Efficiently Managing Temporary Files in Python

Discover best practices for handling temporary files in Python

Posted by Pierre on March 1, 2024, 11:05 a.m.

Developers often create temporary files to store data that cannot fit in memory, or to share data between threads or with external programs. It can sound trivial as creating a file in the /tmp/ directory is easy with Python, but doing so correctly is actually harder that it seems and temporary files has to conform to the following rules:

  • File name has to be unique and unpredictable: using potentially predictable file names can create a security risk because malicious users who can guess the file name may manipulate it and trick your program. Also, using unique name will prevent you from bugs if many processes of your software attempt to read or write in a file at the same time.
  • Generally, temporary files should always be created on the local file system. Many remote file systems do not support the open flags needed to safely create temporary files (cf: file status flags on GNU linux).
  • Files must be cleaned up even in the face of errors: not doing so will cause your app to use more an more space on disk. For a client side application it is not really respectful for the user and, especially on a server side app, you may reach the limit of the disk storage. Even if temporary folders are, usually, cleanup during the shutdown, servers can have very long uptime.

  • Also, remember that temporary directories are often shared between many users and programs.

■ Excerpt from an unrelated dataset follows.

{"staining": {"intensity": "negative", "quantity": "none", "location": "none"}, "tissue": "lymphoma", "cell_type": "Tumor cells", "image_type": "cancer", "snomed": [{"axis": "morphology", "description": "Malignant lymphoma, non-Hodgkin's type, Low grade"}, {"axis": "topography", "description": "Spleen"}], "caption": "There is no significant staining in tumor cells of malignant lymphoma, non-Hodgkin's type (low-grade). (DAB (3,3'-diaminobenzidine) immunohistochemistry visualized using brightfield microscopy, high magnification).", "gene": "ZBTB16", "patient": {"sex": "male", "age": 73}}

  • Additionally, it’s important to note that a directory is secure with respect to a particular user if only the user and the system administrator can create, move, or delete files inside the directory.

Tests for this article were performed using Python 3.12.

Summary

About the tempfile module

In order to help us to do things right, Python provides the tempfile module.

This modules exposes both high and low level interfaces that works on all supported platforms and that ensure that temporary files are well created. High level interfaces (TemporaryFile, NamedTemporaryFile, TemporaryDirectory, SpooledTemporaryFile) can be used as context managers and provide automatic cleanup while mkstemp() and mkdtemp() are low level functions that require manual cleanup.

In this article, we’ll focus on the high-level interfaces provided by the tempfile module.

Creating temporary files

The tempfile module provides two interfaces for working with temporary files:

  • TemporaryFile: This interface is straightforward to use but does not guarantee that the created file will have a visible name in the file system.
  • NamedTemporaryFile: Similar to TemporaryFile, but it ensures that the created file has a visible name in the file system, allowing you to reopen a previously closed file.

All files created using the tempfile module are readable and writable only by the user who created them.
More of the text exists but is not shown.